Saved data entries
# # # # #
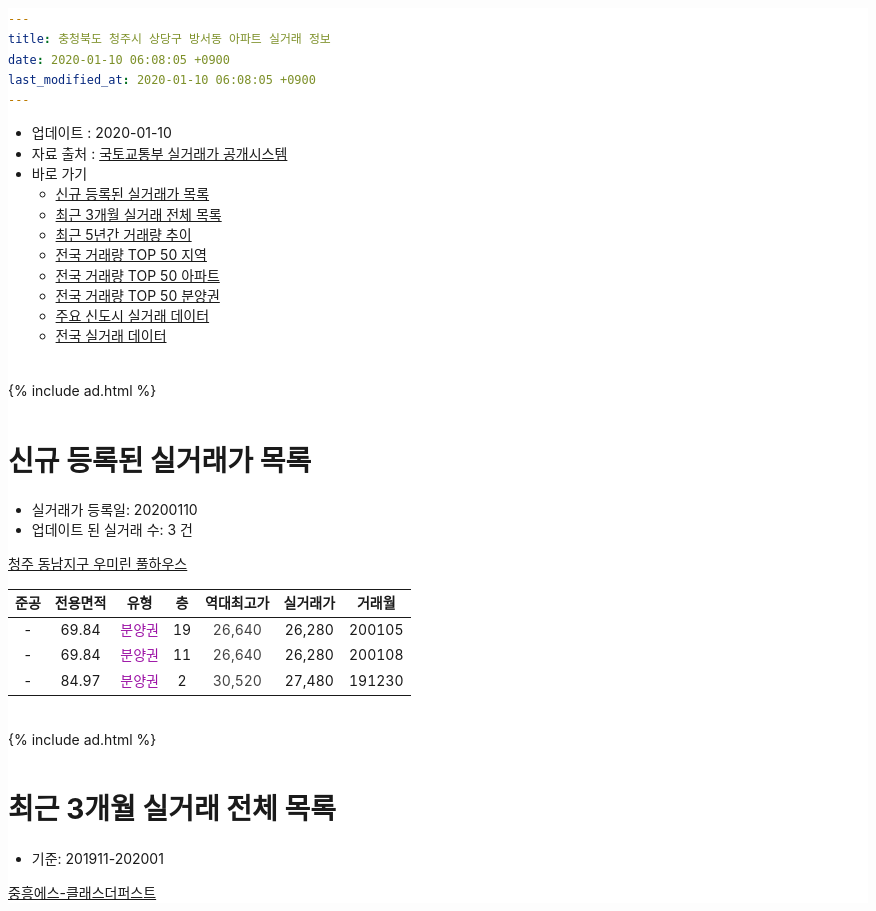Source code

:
 ```yaml
---
title: 충청북도 청주시 상당구 방서동 아파트 실거래 정보
date: 2020-01-10 06:08:05 +0900
last_modified_at: 2020-01-10 06:08:05 +0900
---
```


* 업데이트 : 2020-01-10
* 자료 출처 : [국토교통부 실거래가 공개시스템](http://rt.molit.go.kr)
* 바로 가기
    * [신규 등록된 실거래가 목록](#신규-등록된-실거래가-목록)
    * [최근 3개월 실거래 전체 목록](#최근-3개월-실거래-전체-목록)
    * [최근 5년간 거래량 추이](#최근-5년간-거래량-추이)
    * [전국 거래량 TOP 50 지역](https://inasie.github.io/apt-trade-info/최근-3개월-전국에서-가장-거래가-많이-발생한-지역)
    * [전국 거래량 TOP 50 아파트](https://inasie.github.io/apt-trade-info/최근-3개월-전국에서-가장-거래가-많이-발생한-아파트)
    * [전국 거래량 TOP 50 분양권](https://inasie.github.io/apt-trade-info/최근-3개월-전국에서-가장-거래가-많이-발생한-분양권)
    * [주요 신도시 실거래 데이터](https://inasie.github.io/apt-trade-info/주요-신도시)
    * [전국 실거래 데이터](https://inasie.github.io/apt-trade-info/전국)
<br>
{% include ad.html %}
<br>

# 신규 등록된 실거래가 목록
* 실거래가 등록일: 20200110
* 업데이트 된 실거래 수: 3 건


[청주 동남지구 우미린 풀하우스](https://search.naver.com/search.naver?query=%EC%B6%A9%EC%B2%AD%EB%B6%81%EB%8F%84+%EC%B2%AD%EC%A3%BC%EC%8B%9C+%EC%83%81%EB%8B%B9%EA%B5%AC+%EB%B0%A9%EC%84%9C%EB%8F%99+%EC%B2%AD%EC%A3%BC+%EB%8F%99%EB%82%A8%EC%A7%80%EA%B5%AC+%EC%9A%B0%EB%AF%B8%EB%A6%B0+%ED%92%80%ED%95%98%EC%9A%B0%EC%8A%A4)

|준공|전용면적|유형|층|역대최고가|실거래가|거래월|
|:---:|:---:|:---:|:---:|:---:|:---:|:---:|
|-|69.84|<span style="color:#9C11A5">분양권</span>|19|<span style="color:#444444">26,640</span>|26,280|200105|
|-|69.84|<span style="color:#9C11A5">분양권</span>|11|<span style="color:#444444">26,640</span>|26,280|200108|
|-|84.97|<span style="color:#9C11A5">분양권</span>|2|<span style="color:#444444">30,520</span>|27,480|191230|


<br>
{% include ad.html %}
<br>

# 최근 3개월 실거래 전체 목록
* 기준: 201911-202001


[중흥에스-클래스더퍼스트](https://search.naver.com/search.naver?query=%EC%B6%A9%EC%B2%AD%EB%B6%81%EB%8F%84+%EC%B2%AD%EC%A3%BC%EC%8B%9C+%EC%83%81%EB%8B%B9%EA%B5%AC+%EB%B0%A9%EC%84%9C%EB%8F%99+%EC%A4%91%ED%9D%A5%EC%97%90%EC%8A%A4-%ED%81%B4%EB%9E%98%EC%8A%A4%EB%8D%94%ED%8D%BC%EC%8A%A4%ED%8A%B8)
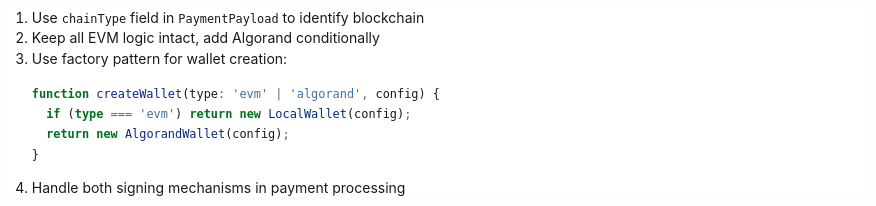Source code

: 1. Use `chainType` field in `PaymentPayload` to identify blockchain
2. Keep all EVM logic intact, add Algorand conditionally
3. Use factory pattern for wallet creation:
   ```typescript
   function createWallet(type: 'evm' | 'algorand', config) {
     if (type === 'evm') return new LocalWallet(config);
     return new AlgorandWallet(config);
   }
   ```
4. Handle both signing mechanisms in payment processing

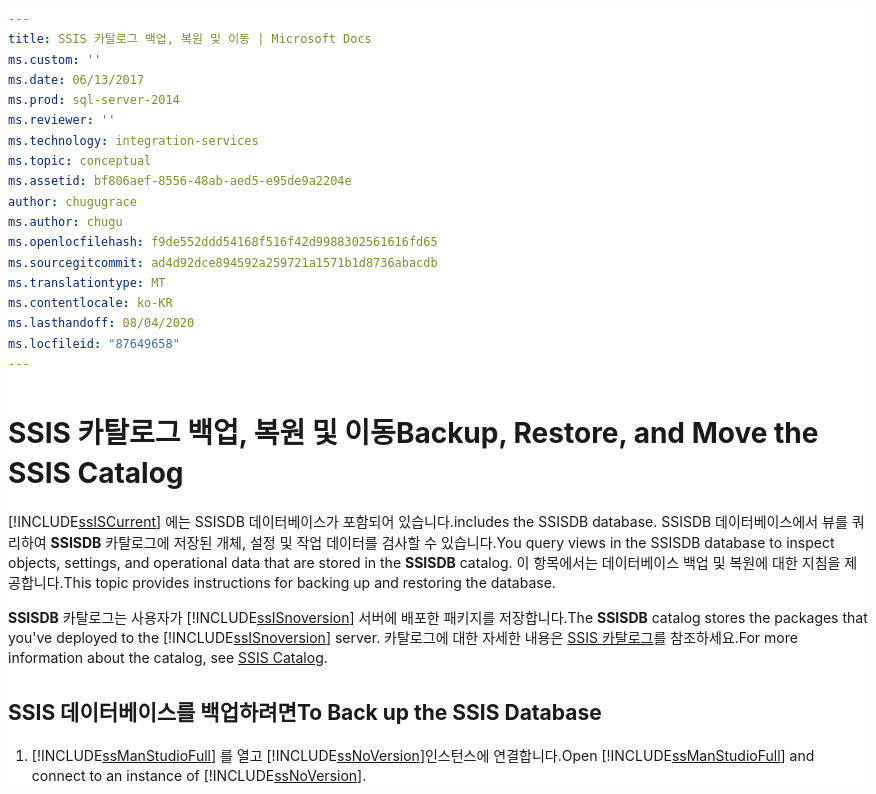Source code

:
 ```yaml
---
title: SSIS 카탈로그 백업, 복원 및 이동 | Microsoft Docs
ms.custom: ''
ms.date: 06/13/2017
ms.prod: sql-server-2014
ms.reviewer: ''
ms.technology: integration-services
ms.topic: conceptual
ms.assetid: bf806aef-8556-48ab-aed5-e95de9a2204e
author: chugugrace
ms.author: chugu
ms.openlocfilehash: f9de552ddd54168f516f42d9988302561616fd65
ms.sourcegitcommit: ad4d92dce894592a259721a1571b1d8736abacdb
ms.translationtype: MT
ms.contentlocale: ko-KR
ms.lasthandoff: 08/04/2020
ms.locfileid: "87649658"
---
```

# <a name="backup-restore-and-move-the-ssis-catalog"></a><span data-ttu-id="e0054-102">SSIS 카탈로그 백업, 복원 및 이동</span><span class="sxs-lookup"><span data-stu-id="e0054-102">Backup, Restore, and Move the SSIS Catalog</span></span>
  [!INCLUDE[ssISCurrent](../includes/ssiscurrent-md.md)] <span data-ttu-id="e0054-103">에는 SSISDB 데이터베이스가 포함되어 있습니다.</span><span class="sxs-lookup"><span data-stu-id="e0054-103">includes the SSISDB database.</span></span> <span data-ttu-id="e0054-104">SSISDB 데이터베이스에서 뷰를 쿼리하여 **SSISDB** 카탈로그에 저장된 개체, 설정 및 작업 데이터를 검사할 수 있습니다.</span><span class="sxs-lookup"><span data-stu-id="e0054-104">You query views in the SSISDB database to inspect objects, settings, and operational data that are stored in the **SSISDB** catalog.</span></span> <span data-ttu-id="e0054-105">이 항목에서는 데이터베이스 백업 및 복원에 대한 지침을 제공합니다.</span><span class="sxs-lookup"><span data-stu-id="e0054-105">This topic provides instructions for backing up and restoring the database.</span></span>  
  
 <span data-ttu-id="e0054-106">**SSISDB** 카탈로그는 사용자가 [!INCLUDE[ssISnoversion](../includes/ssisnoversion-md.md)] 서버에 배포한 패키지를 저장합니다.</span><span class="sxs-lookup"><span data-stu-id="e0054-106">The **SSISDB** catalog stores the packages that you've deployed to the [!INCLUDE[ssISnoversion](../includes/ssisnoversion-md.md)] server.</span></span> <span data-ttu-id="e0054-107">카탈로그에 대한 자세한 내용은 [SSIS 카탈로그](catalog/ssis-catalog.md)를 참조하세요.</span><span class="sxs-lookup"><span data-stu-id="e0054-107">For more information about the catalog, see [SSIS Catalog](catalog/ssis-catalog.md).</span></span>  
  
##  <a name="to-back-up-the-ssis-database"></a><a name="backup"></a> <span data-ttu-id="e0054-108">SSIS 데이터베이스를 백업하려면</span><span class="sxs-lookup"><span data-stu-id="e0054-108">To Back up the SSIS Database</span></span>  
  
1.  <span data-ttu-id="e0054-109">[!INCLUDE[ssManStudioFull](../includes/ssmanstudiofull-md.md)] 를 열고 [!INCLUDE[ssNoVersion](../includes/ssnoversion-md.md)]인스턴스에 연결합니다.</span><span class="sxs-lookup"><span data-stu-id="e0054-109">Open [!INCLUDE[ssManStudioFull](../includes/ssmanstudiofull-md.md)] and connect to an instance of [!INCLUDE[ssNoVersion](../includes/ssnoversion-md.md)].</span></span>  
  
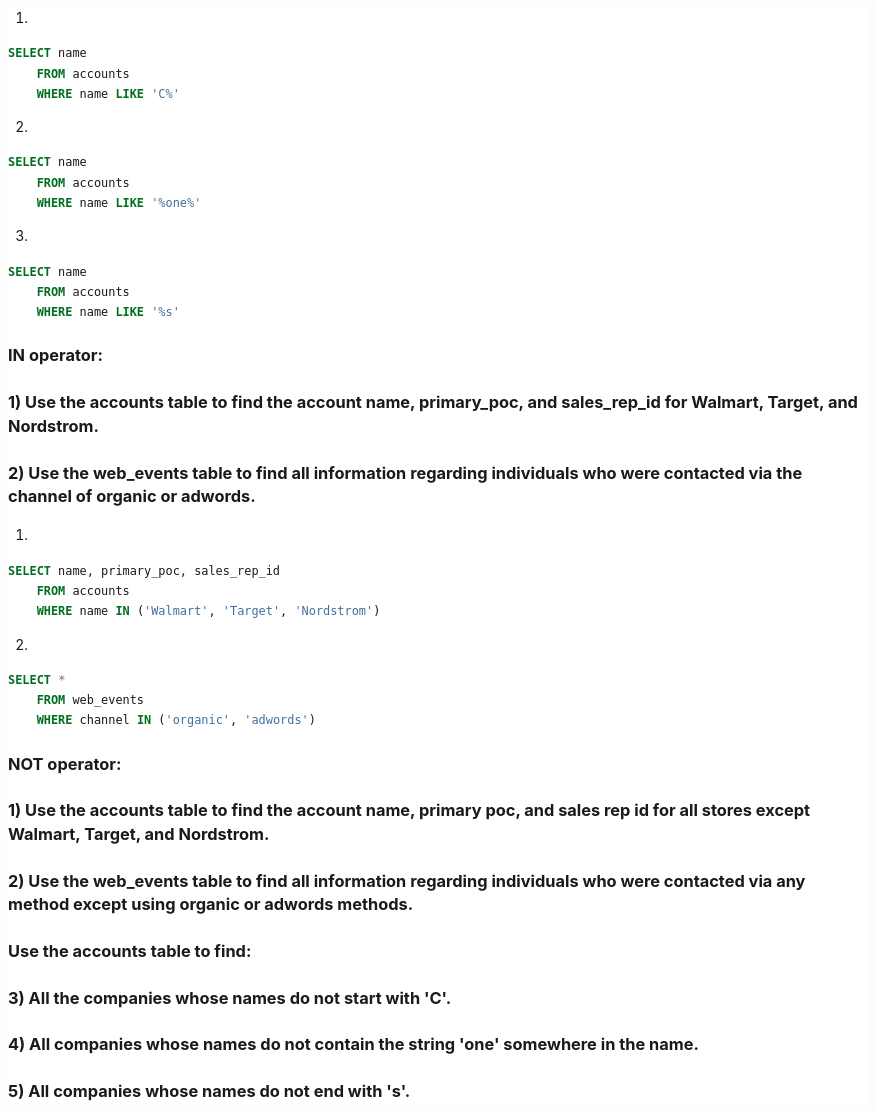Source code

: 1)

```sql
SELECT name
	FROM accounts
	WHERE name LIKE 'C%'
```

2)

```sql
SELECT name
	FROM accounts
	WHERE name LIKE '%one%'
```

3)

```sql
SELECT name
	FROM accounts
	WHERE name LIKE '%s'
```

### IN operator: 
### 1) Use the accounts table to find the account name, primary_poc, and sales_rep_id for Walmart, Target, and Nordstrom.
### 2) Use the web_events table to find all information regarding individuals who were contacted via the channel of organic or adwords.

1)

```sql
SELECT name, primary_poc, sales_rep_id
	FROM accounts
	WHERE name IN ('Walmart', 'Target', 'Nordstrom')
```

2) 

```sql
SELECT *
	FROM web_events
	WHERE channel IN ('organic', 'adwords')
```

### NOT operator:
### 1) Use the accounts table to find the account name, primary poc, and sales rep id for all stores except Walmart, Target, and Nordstrom.
### 2) Use the web_events table to find all information regarding individuals who were contacted via any method except using organic or adwords methods.
### Use the accounts table to find:
### 3) All the companies whose names do not start with 'C'.
### 4) All companies whose names do not contain the string 'one' somewhere in the name.
### 5) All companies whose names do not end with 's'.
# # # # #
# WHAT YOU WILL DO
Look through the entries above and find each line where the word "companies" occurs; copy those lines.

# ANSWER SECTION
### 3) All the companies whose names do not start with 'C'.
### 4) All companies whose names do not contain the string 'one' somewhere in the name.
### 5) All companies whose names do not end with 's'.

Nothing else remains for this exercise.